Quer correr. Quer pular. Quer seguir descobrindo o mundo.

Nova pausa dramática. Primeira ida ao hospital. Anestesia. Choro. Costura a testa. Mais sangue.

Acabou. Um abraço e o mundo volta ao normal (o dele – no meu, as pernas ainda tremem).

MM nem lembra que tem testa. Não se lamenta. Não pensa na cicatriz. Não perde tempo pensando como poderia ter evitado. Não deixa de aproveitar cada minuto para abrir gavetas, correr com a bola na mão, aprender novas palavras, brincar com a Maya.

MM me deu uma grande lição.

Quando é que a gente perde essa capacidade de resiliência? Onde deixamos esse poder de adaptação? Que caminho é esse que nos leva a sempre estar preso ao que poderia ter sido ou ao que será lá na frente, e perder toda a diversão do presente? 

Mesmo com pontos na testa, é possível. Mesmo com o coração aos pedaços, dá pra seguir. Mesmo com máscara e distanciamento social, dá pra ser!

Levanta, seca a lágrima, estanca o sangue, pede um abraço (virtual, por hora) e segue!

Já dizia Dory: continue a nadar!

segunda-feira, 4 de maio de 2020

A última vez

Quantas coisas você fez pela última vez hoje?

Será que dá pra saber?

Há sete meses eu vi minha avó pela última vez. Mas, eu não sabia.

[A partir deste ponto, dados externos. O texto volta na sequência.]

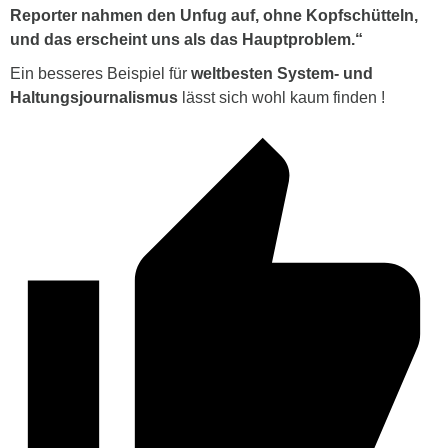
Reporter nahmen den Unfug auf, ohne Kopfschütteln,
und das erscheint uns als das Hauptproblem.“
Ein besseres Beispiel für
weltbesten System- und
Haltungsjournalismus
lässt sich wohl kaum finden !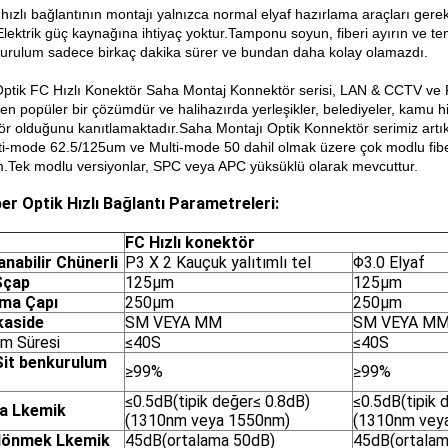
 hızlı bağlantının montajı yalnızca normal elyaf hazırlama araçları gerektir
Elektrik güç kaynağına ihtiyaç yoktur.Tamponu soyun, fiberi ayırın ve te
Kurulum sadece birkaç dakika sürer ve bundan daha kolay olamazdı.
Optik FC Hızlı Konektör Saha Montaj Konnektör serisi, LAN & CCTV ve F
ten popüler bir çözümdür ve halihazırda yerleşikler, belediyeler, kamu hiz
ör olduğunu kanıtlamaktadır.Saha Montajı Optik Konnektör serimiz ar
ti-mode 62.5/125um ve Multi-mode 50 dahil olmak üzere çok modlu fiber
.Tek modlu versiyonlar, SPC veya APC yüksüklü olarak mevcuttur.
ber Optik Hızlı Bağlantı Parametreleri:
FC Hızlı konektör
anabilir
C
hünerli
P3 X 2 Kauçuk yalıtımlı tel
Φ3.0 Elyaf
S
çap
125μm
125μm
ma Çapı
250μm
250μm
kaside
SM VEYA MM
SM VEYA M
um Süresi
≤40S
≤40S
S
it
ben
kurulum
≥99%
≥99%
≤0.5dB(tipik değer≤ 0.8dB)
≤0.5dB(tipik 
ma
L
kemik
(1310nm veya 1550nm)
(1310nm vey
 dönmek
L
kemik
45dB(ortalama 50dB)
45dB(ortalam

Abracei, beijei, pedi a benção. Pela última vez. Sem ter a menor ideia.

Se eu soubesse, faria diferente? Abraçaria mais demorado? Ficaria mais tempo sentido o cheirinho dela?

Talvez.

Mas, eu não sabia. Apesar de ser uma possibilidade real, a gente nunca admite e faz os cálculos, e toca a vida, sem contar com isso.


***

Mês passado uma frase de Cesare Pavese apareceu para mim duas vezes na mesma semana, num filme e num livro:

::Não nos lembramos de dias, lembramo-nos de momentos::



Sinto-me muito contemplada, Pavese. Entendo perfeitamente o que você quis dizer.

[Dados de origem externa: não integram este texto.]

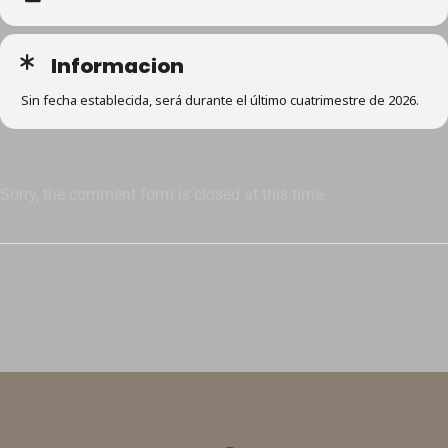
Informacion
Sin fecha establecida, será durante el último cuatrimestre de 2026.
Sorry, the comment form is closed at this time.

A correria, as obrigações, o lixo acumulado que precisamos levar pra fora, o discurso do presidente que desequilibra mentalmente... toda essa poluição diária faz a gente perder os momentos. 

A gente passa por eles e nem se dá conta que podem ser pela última vez. Que aquele pequeno instante vai ser a lembrança boa, vai fazer a gente fechar os olhos de alegria ao relembrar.

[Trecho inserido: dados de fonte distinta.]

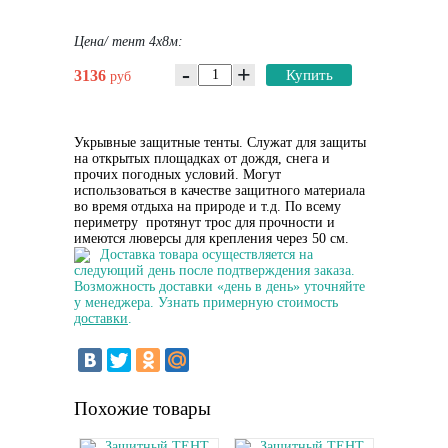
Цена/ тент 4х8м:
-
+
3136
Купить
руб
Укрывные защитные тенты. Служат для защиты
на открытых площадках от дождя, снега и
прочих погодных условий. Могут
использоваться в качестве защитного материала
во время отдыха на природе и т.д. По всему
периметру протянут трос для прочности и
имеются люверсы для крепления через 50 см.
Доставка товара осуществляется на
следующий день после подтверждения заказа.
Возможность доставки «день в день» уточняйте
у менеджера. Узнать примерную стоимость
доставки
.
Похожие товары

Tem os momentos épicos, que a gente vive e sabe que são épicos. Tipo, um banho de cachoeira depois de uma hora de trilha pesada. Ou, o gole de cerveja quando acaba o jogo e seu time ganha o campeonato.

(saudades dessas duas coisas! que momentos!)

E tem momentos cotidianos que parecem rasos, mas que fazem a gente sorrir sozinho quando lembra. Tipo, seu cachorro filhotinho tentando subir o degrau da garagem e dando cambalhota quando cai por ser pequeninho demais. Ou, o olhar de um bebê que, depois de fazer um esforço enorme, consegue rolar pela primeira vez.


Dura cinco segundos. Mas, fica para sempre.

As 'últimas vezes' acontecem todo dia. A morte torna isso palpável. E, em tempos de pandemia e confinamento, essa ideia ronda a cabeça da gente de forma mais constante. Mas, a última vez não depende dela.

Antes de aprender - ou descobrir que podia - se levantar sozinho, Murilo andava a casa todo arrastando o bumbum no chão. Foi uma semana assim. Até que uma manhã, foi a última vez. Tentou uma, duas, três: levantou! Sem apoio nem ajuda. E nunca mais precisou se arrastar.

(e nunca mais ficou parado no mesmo lugar por mais de dois minutos)

Qual foi a última vez que você brincou de pique-esconde com seus primos?

Um dia a brincadeira acabou, vocês foram tomar um refrigerante e nunca mais brincaram de novo. Foi a última vez. E ninguém sabia.


Qual foi a última vez que você dormiu no colo da sua mãe?
Um dia ele te ninou, te colocou na cama, e dali em diante você passou a adormecer sozinho. Foi a última vez. Ela não sabia. Nem você.

O último beijo de um casal que se separa. Alguém sabia?

A última vez que você se aglomerou, quando foi?

(não vale se você é a Gabriela Pugliesi ou frenquenta manifestação com pauta antidemocrática)

A última vez que você apertou o botão do elevador sem medo do corona?

Ninguém sabia que era a última.

Agora, não dá também pra saber quando vai ser a próxima.

O que nos resta é o que realmente importa: o momento presente.

Os dias difíceis (os fáceis também) caem no esquecimento, viram um amontoado que a gente deleta porque não consegue achar nada nesses arquivos.

Já os momentos bons ficam com a gente. E podem ser usados para dar leveza, se o dia estiver sendo difícil.